High-Performance Procedural Noise
using a Histogram-Preserving Blending Operator
Eric Heitz and Fabrice Neyret
High-Performance Graphics 2018
We propose a new by-example noise algorithm that takes as input a small example of a stochastic texture and synthesizes an infinite output with the same appearance. It works on any kind of random-phase inputs as well as on many non-random-phase inputs that are stochastic and non-periodic, typically natural textures such as moss, granite, sand, bark, etc. Our algorithm achieves high-quality results comparable to state-of-the-art procedural-noise techniques but is more than 20 times faster.

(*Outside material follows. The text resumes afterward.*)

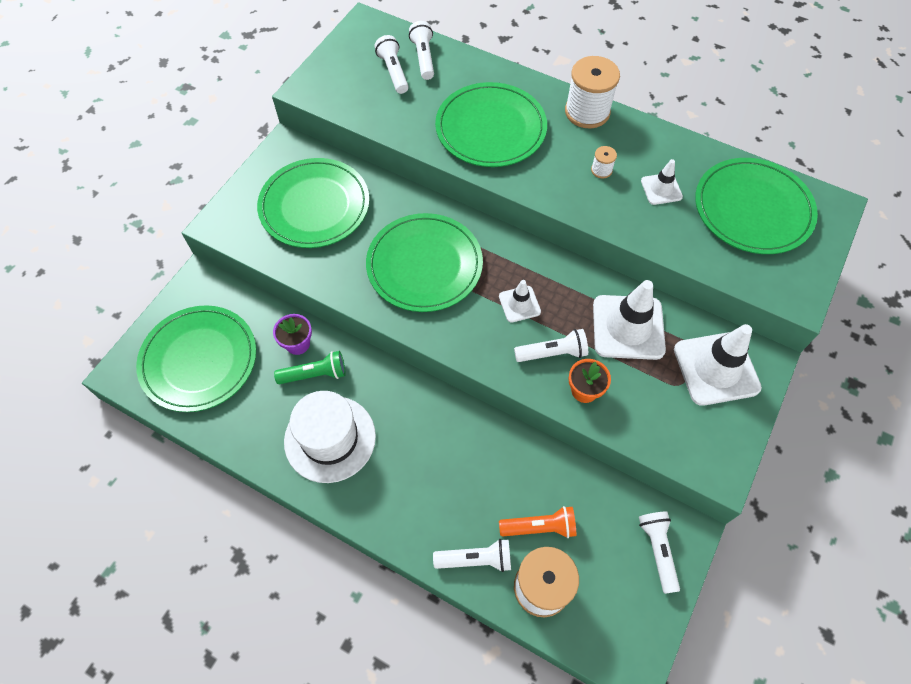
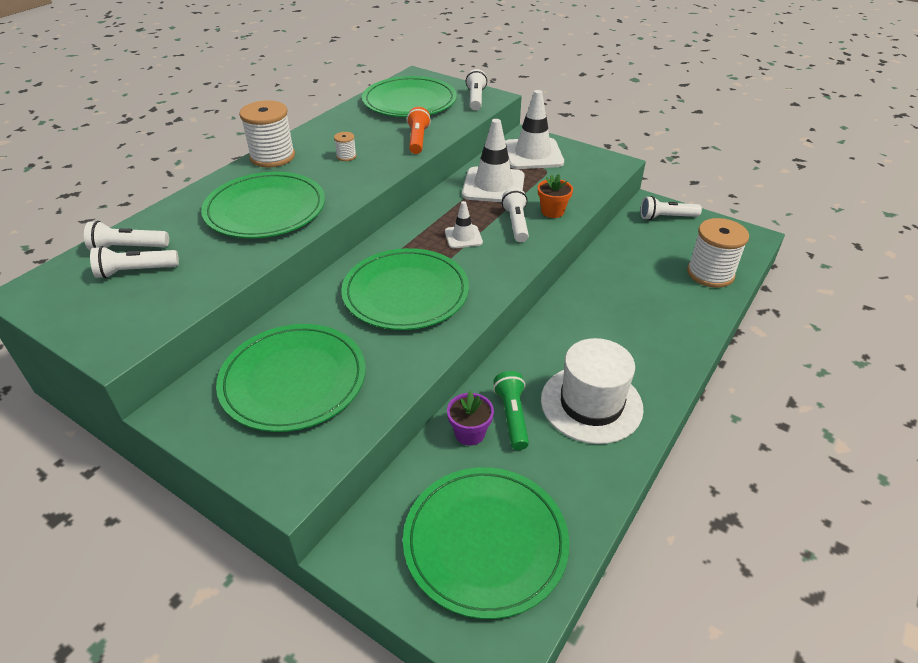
camera: 85 degrees left, 20 degrees down
white flashlight [433,539,511,572] -> white flashlight moved to [466,69,487,111]
orange flashlight [499,506,576,538] -> orange flashlight moved to [407,107,431,154]
white traffic cone [641,159,683,205] -> none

Our approach is conceptually simple: we partition the output texture space on a triangle grid and associate each vertex with a random patch from the input such that the evaluation inside a triangle is done by blending 3 patches.

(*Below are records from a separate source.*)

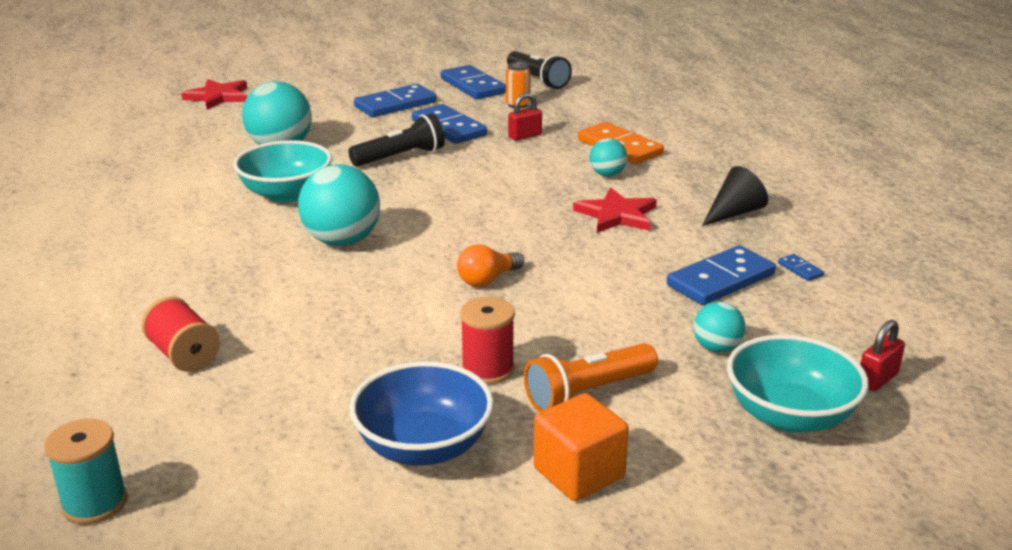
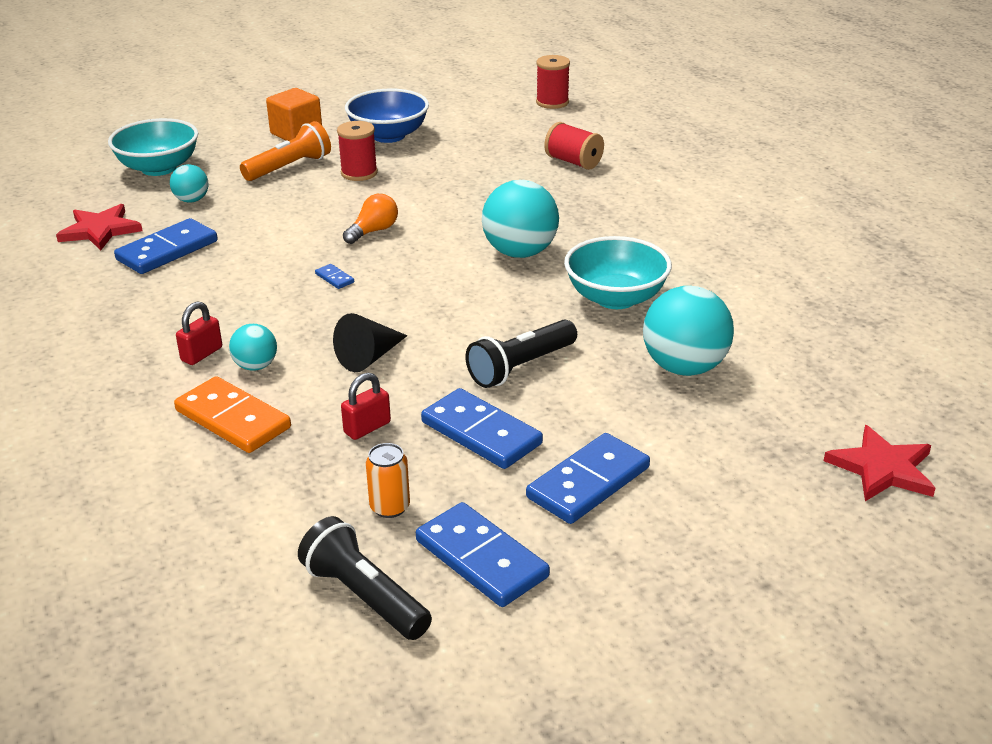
camera: 170 degrees right, 5 degrees up
turquoise spool [44,419,127,524] -> red spool [536,55,570,109]
red star [573,188,657,233] -> red star moved to [56,204,143,250]
black cone [702,166,768,226] -> black cone moved to [333,313,408,372]
blue domino [778,254,824,281] -> blue domino moved to [315,264,354,289]
red padlock [860,320,905,391] -> red padlock moved to [176,301,222,365]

The key to this approach is the blending operation that usually produces visual artifacts such as ghosting, softened discontinuities and reduced contrast, or introduces new colors not present in the input.
We analyze these problems by showing how linear blending impacts the histogram and show that a blending operator that preserves the histogram prevents these problems. The main requirement for a rendering application is to implement such an operator in a fragment shader without further post-processing, i.e. we need a histogram-preserving blending operator that operates only at the pixel level. Our insight for the design of this operator is that, with Gaussian inputs, histogram-preserving blending boils down to mean and variance preservation, which is simple to obtain analytically. We extend this idea to non-Gaussian inputs by “Gaussianizing” them with a histogram transformation and “de-Gaussianizing” them with the inverse transformation after the blending operation. We show how to precompute and store these histogram transformations such that our algorithm can be implemented in a fragment shader.